Schnitzel is a German delicacy that is typically made by pounding a slice of veal very thin, coating it in bread crumbs and allowing it to pan fry until the breading slightly puffs up, creating a delicious, airy and crunchy meal. Today, we are using Chicken instead of veal, however, this recipe works well with veal, chicken, pork and beef! Try it with each type of protein and see what you like best.
INGREDIENTS : (makes 6 Schnitzel cutlets)
- 2 full size Chicken Breasts, OR, 6 thin cut Chicken Breasts
- 2-3 Eggs, whisked together in a bowl
- 1 cup All Purpose Flour
- 1 TB (Tablespoon) Onion Powder
- 1 TB Garlic Powder
- 1 tsp (teaspoon) Salt
- 1 tsp Pepper
- 1 tsp Paprika
- 1-2 cups Panko Breadcrumbs or Breadcrumbs of choice
- Oil for frying
STEPS :
- Prep your ingredients. Season your flour with salt, pepper, onion powder, garlic powder and paprika. Set aside. In a bowl, mix together your eggs. In a third separate plate, bowl or tray, add your breadcrumbs. You can season your breadcrumbs with the same seasonings, in the same quantities, as your seasoned flour.
- Either purchase pre-sliced thin chicken breasts OR cut regular sized breasts into 3 thin slices each. Use a meat tenderizer or rolling pin to pound each meat slice very thin. Be careful not to over beat your meat, 😉 , otherwise it will break apart when you’re breading it. Begin heating your oil up in your pan over medium to medium-high heat.
- Coat your thin meat slice in seasoned flour, then dip into your egg mixture, then lay on your breadcrumbs and coat both sides. Lay directly into your warmed up oil and pan fry until golden. This typically takes 3-4 minutes per side. Remove from oil and set on paper towels to drain excess oil, or just put on a plate!
- Repeat the steps until all of your meat is cooked. If you run out of breadcrumbs, do a double dip in the flour. This means you will coat your bare thin meat slice in flour, then dip into your egg mixture and then back into your seasoned flour. Enjoy!
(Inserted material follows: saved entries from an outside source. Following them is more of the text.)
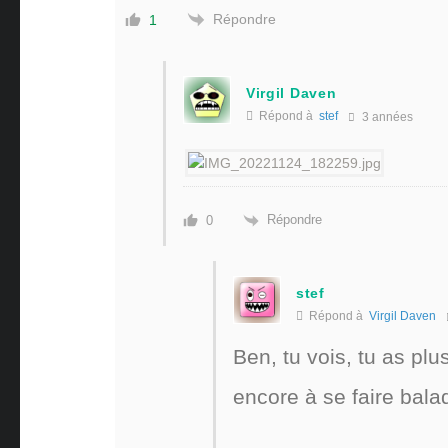
Répondre
1
Virgil Daven
Répond à
stef
3 années
Répondre
0
stef
Répond à
Virgil Daven
Ben, tu vois, tu as plu
encore à se faire bal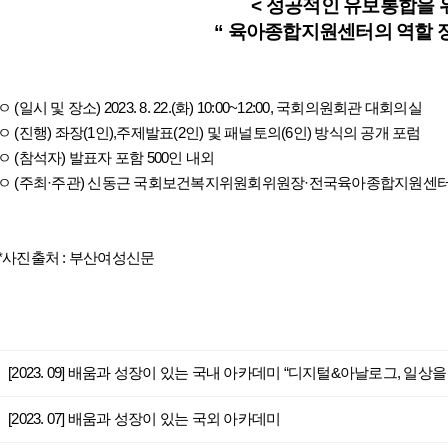
< 성공적인 유보통합을 위
“ 육아종합지원센터의 역할 
ㅇ (일시 및 장소) 2023. 8. 22.(화) 10:00~12:00, 국회의원회관 대회의실
ㅇ (진행) 좌장(1인),주제발표(2인) 및 패널토의(6인) 방식의 공개 포럼
ㅇ (참석자) 발표자 포함 500인 내외
ㅇ (주최·주관) 신동근 국회보건복지위원회위원장·전국육아종합지원센
*사진출처 : 부산여성신문
[2023. 09] 배움과 성장이 있는 국내 아카데미 “디지털&아날로그, 일상을
[2023. 07] 배움과 성장이 있는 국외 아카데미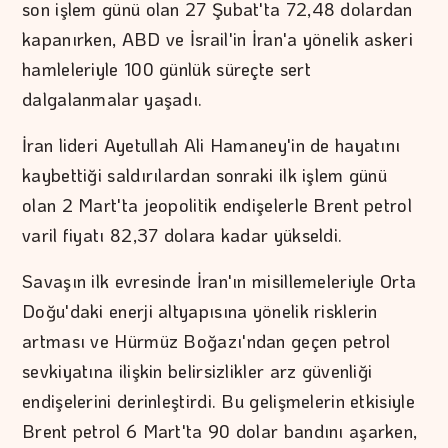
son işlem günü olan 27 Şubat'ta 72,48 dolardan
kapanırken, ABD ve İsrail'in İran'a yönelik askeri
hamleleriyle 100 günlük süreçte sert
dalgalanmalar yaşadı.
İran lideri Ayetullah Ali Hamaney'in de hayatını
kaybettiği saldırılardan sonraki ilk işlem günü
olan 2 Mart'ta jeopolitik endişelerle Brent petrol
varil fiyatı 82,37 dolara kadar yükseldi.
Savaşın ilk evresinde İran'ın misillemeleriyle Orta
Doğu'daki enerji altyapısına yönelik risklerin
artması ve Hürmüz Boğazı'ndan geçen petrol
sevkiyatına ilişkin belirsizlikler arz güvenliği
endişelerini derinleştirdi. Bu gelişmelerin etkisiyle
Brent petrol 6 Mart'ta 90 dolar bandını aşarken,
Prep your ingredients. Season your flour with salt, pepper, onion powder, garlic powder and paprika. Set aside. Have a separate plate, bowl or tray with your breadcrumbs as well. Season your breadcrumbs if you wish as well.

In a bowl, mix together your eggs. This will act as your glue in between breading stations.

Purchase pre-sliced thin chicken breasts OR slice full size chicken breasts into 3 thin slices. Then using a meat tenderizer of choice, or a rolling pin, beat your meat into very thin slices. Heat your oil up to medium or medium-high heat.

Coat your thin meat slices in your seasoned flour, then dip into your egg mixture, then coat in your breadcrumbs.

Once coated, lay in your warmed up oil and cook for 3-4 minutes per side, or until golden brown.

Once golden browned, lay on plate and enjoy!